• TEXT TO READ:
.....

S2S Kenya - Zonal statistics#
Zonal statistics are run on the standardized H3 grid; the process is run on a country-by-country basis.
For the zonal statistics, each zonal statistic is run against the source dataset as a whole, then it is stratified by urban classification from the European Commission - GHS-SMOD. This creates an summary dataset that has the standard zonal stats columns (SUM, MEAN, MAX, MIN) as well as the same for urban areas (SUM_urban, MEAN_urban, MAX_urban, MIN_urban).
Show code cell source
import sys, os, importlib, math, multiprocessing
import rasterio, geojson
import pandas as pd
import geopandas as gpd
import numpy as np
from h3 import h3
from tqdm import tqdm
from shapely.geometry import Polygon
sys.path.insert(0, "/home/wb411133/Code/gostrocks/src")
import GOSTRocks.rasterMisc as rMisc
import GOSTRocks.ntlMisc as ntl
import GOSTRocks.mapMisc as mapMisc
from GOSTRocks.misc import tPrint
sys.path.append("../src")

.....

• AVAILABLE DATA:
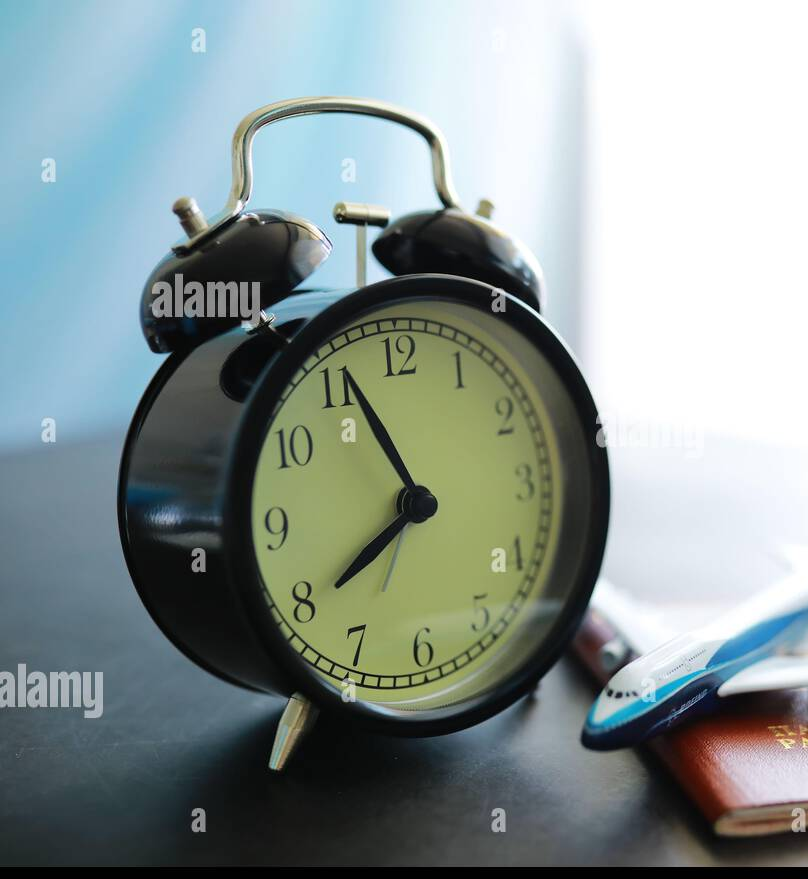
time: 7:55
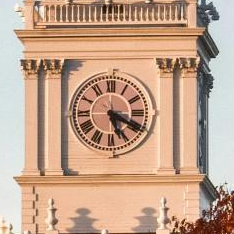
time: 5:19
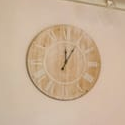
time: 12:05
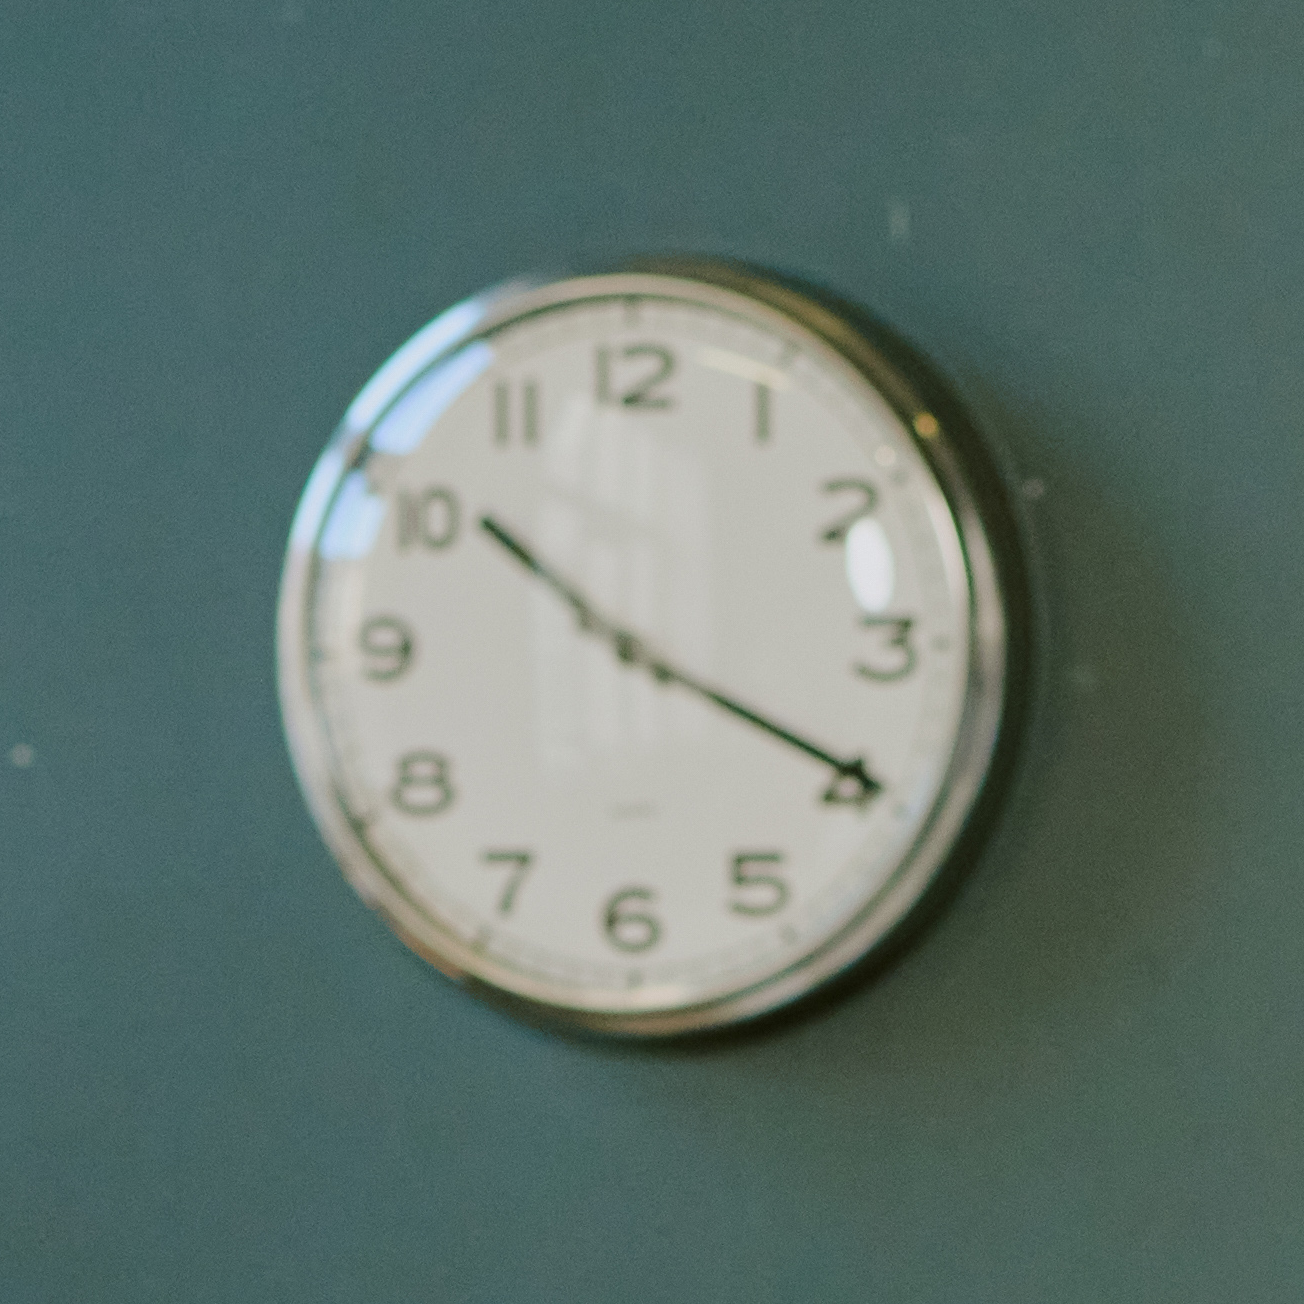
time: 10:19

.....

• TO BE DONE:
a) Transcribe the part of the zonal statistics page starting with "For the zonal" and going on through "MEAN_urban, MAX_urban, MIN_urban).".
b) Answer these from the zonal statistics page:
(i) On what grid are the zonal statistics run?
(ii) What source supplies the urban classification used to stratify the statistics?
(iii) What is imported from shapely.geometry?
Answer from the zonal statistics page alone.

• EXERCISE SOLUTIONS:
a)
For the zonal statistics, each zonal statistic is run against the source dataset as a whole, then it is stratified by urban classification from the European Commission - GHS-SMOD. This creates an summary dataset that has the standard zonal stats columns (SUM, MEAN, MAX, MIN) as well as the same for urban areas (SUM_urban, MEAN_urban, MAX_urban, MIN_urban).

b)
(i) The standardized H3 grid.
(ii) GHS-SMOD, from the European Commission.
(iii) Polygon.